Vocês estão acompanhando a tragédia que foi o naufrágio do barco "Coração do Mar"? Pois é. Além das vítimas por afogamento, uma rapaz que era cobrador da embarcação, por tanto de um transporte coletivo de passageiros, ainda se enforcou dentro da cela. Por todos os aspectos que se queira analisar, foi uma tragédia sem dúvida.
Quero, porém, aproveitar o momento - não como aproveitador - para abordar um aspecto que não está sendo enfatizado nos diversos noticiários que até agora foram veiculados, que é a responsabilidade do poder público municipal sobre o caso.
A ilha Jutuba, local para onde se dirigia a embarcação sinistrada, faz parte do território do município de Belém.
Belém, para quem não sabe, é composta de uma parte continental, que representa apenas 35% do seu território, os outros 65% são as nossas trinta e duas ilhas, as ilhas ao sul e ilhas ao norte. Jutuba é uma das ilhas que ficam na parte norte da nossa cidade.
Essas ilhas abrigam mais de 20% da nossa população. É uma população belemense esquecida totalmente pelo poder público, parece que a nossa Constituição Federal e a Lei Orgânica nunca chegaram por lá. Principalmente o direito a mobilidade urbana.
A nossa Carta Magna reservou um capítulo para política urbana, cujo artigo 182 garante o bem-estar de seus habitantes: "Art. 182. A política de desenvolvimento urbano, executada pelo poder público municipal, conforme diretrizes gerais fixadas em lei, tem por objetivo ordenar o pleno desenvolvimento das funções sociais da cidade e garantir o bem-estar de seus habitantes". E o bem-estar da pessoa humana inclui o direito a mobilidade, que é a possibilidade de deslocamento em todo território em serviço público de transporte com qualidade.
O transporte público tem caráter essencial, sendo um direito do cidadão e um dever do município prestá-lo, conforme está normalizado no inciso V, do art. 30, da própria Constituição Federal, como se lê: "Art. 30. Compete aos Municípios. V - organizar e prestar, diretamente ou sob regime de concessão ou permissão, os serviços públicos de interesse local, incluído o de transporte coletivo, que tem caráter essencial;"

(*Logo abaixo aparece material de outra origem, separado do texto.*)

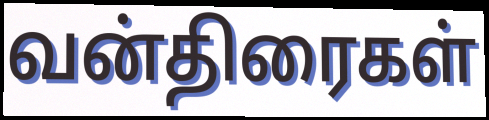
வன்திரைகள்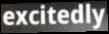
excitedly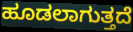
ಹೂಡಲಾಗುತ್ತದೆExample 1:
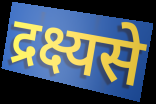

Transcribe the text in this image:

द्रक्ष्यसे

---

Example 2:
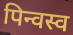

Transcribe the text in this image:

पिन्वस्व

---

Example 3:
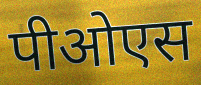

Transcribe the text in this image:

पीओएस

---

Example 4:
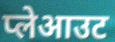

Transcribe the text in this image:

प्लेआउट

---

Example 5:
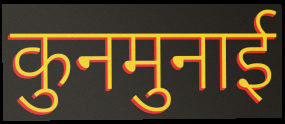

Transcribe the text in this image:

कुनमुनाई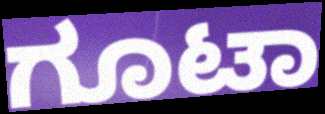
ಗೂಟಾ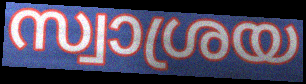
സ്വാശ്രയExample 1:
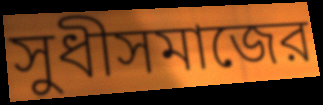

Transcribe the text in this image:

সুধীসমাজের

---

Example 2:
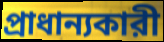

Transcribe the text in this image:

প্রাধান্যকারী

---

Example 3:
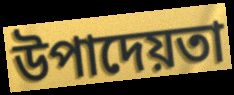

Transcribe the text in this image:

উপাদেয়তা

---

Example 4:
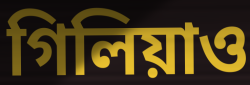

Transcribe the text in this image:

গিলিয়াও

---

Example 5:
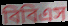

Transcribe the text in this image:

বিবিএস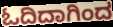
ಓದಿದಾಗಿಂದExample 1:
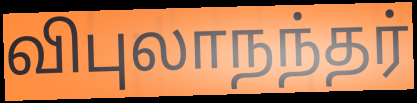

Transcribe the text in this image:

விபுலாநந்தர்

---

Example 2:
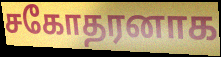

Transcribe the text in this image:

சகோதரனாக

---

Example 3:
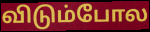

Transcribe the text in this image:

விடும்போல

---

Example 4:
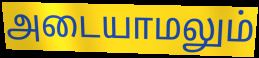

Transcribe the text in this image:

அடையாமலும்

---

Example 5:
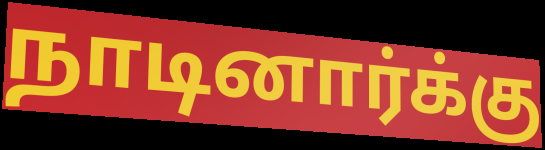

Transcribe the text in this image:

நாடினார்க்கு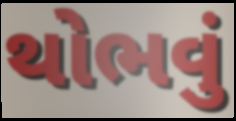
થોભવું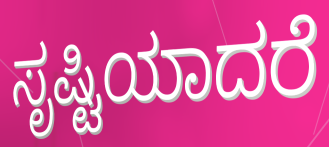
ಸೃಷ್ಟಿಯಾದರೆ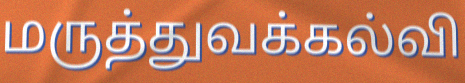
மருத்துவக்கல்வி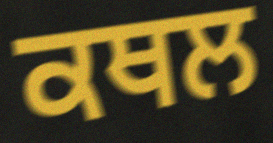
ਕਥਲ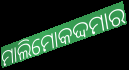
ମାଲିମୋକଦ୍ଦମାର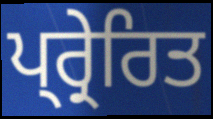
ਪ੍ਰ੍ਰੇਰਿਤ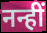
नन्हींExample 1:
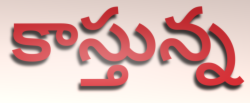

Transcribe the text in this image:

కాస్తున్న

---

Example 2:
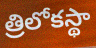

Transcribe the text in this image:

త్రిలోకస్థా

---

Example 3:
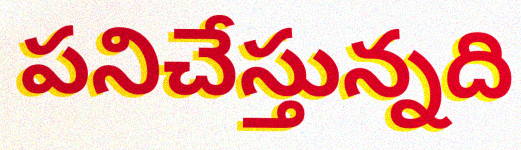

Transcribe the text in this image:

పనిచేస్తున్నది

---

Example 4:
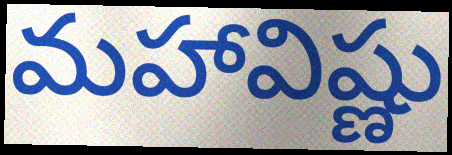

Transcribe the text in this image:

మహావిష్ణు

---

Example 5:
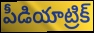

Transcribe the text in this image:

పీడియాట్రిక్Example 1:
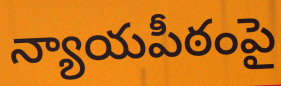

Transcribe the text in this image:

న్యాయపీఠంపై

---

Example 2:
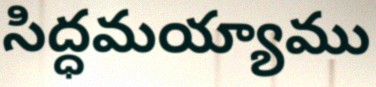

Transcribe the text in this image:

సిద్ధమయ్యాము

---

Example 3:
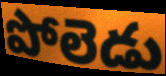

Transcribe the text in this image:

పోలెడు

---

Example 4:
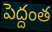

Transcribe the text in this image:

పెద్దంత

A Prefeitura de Belém é a grande responsável pelo desastre acontecido no último domingo, durante uma operação de transporte público para Ilha Jutuba, território desse município. É responsável porque deveria prestar o serviço e não o faz. É responsável porque deveria fiscalizar o que precariamente existe, mas não faz, resultado, permite que as pessoas, sendo obrigada ao deslocamento, sujeite-se, diariamente, a utilizar embarcações inseguras, sem equipamentos de segurança e conduzida por pessoas não habilitadas. Quem deveria estar respondendo pelas mortes deveria ser a superintendente da SEMOB que até agora sequer for citada. E não adianta jogar a responsabilidade para a Capitania dos Portos.
A Prefeitura de Belém nunca cuidou dos habitantes das ilhas. Quem mora ali não tem direito aos mínimos serviços públicos como transporte público, saúde, energia elétrica, coleta de lixo e serviço de água tratada.
O pouco de serviço de água tratada e fossas sépticas existente em algumas dessas ilhas de Belém, foi providenciado pela Caritas Arquidiocesana, atendendo pedido do grande Arcebispo Dom Orani João Tempesta, levado a conhecer as paroquias das ilhas pelo Padre Jonas.
Não quero pedir punição a ninguém, quero apenas chamar a atenção para um problema que acontece quotidianamente que é o transporte por embarcações precárias entre as ilhas de Belém e o seu continente. Muitas vezes, esse transporte é feito em frágeis cascos de madeira impulsionados pelas famosas rabetas, modo de transporte corriqueiro utilizado pelos moradores do Combu para acessar os serviços público, como postos de saúde e as escola que estão aqui no continente.
Está na hora do poder público cumprir seu papel constitucional e assumir os seus deveres para com os moradores das nossas ilhas.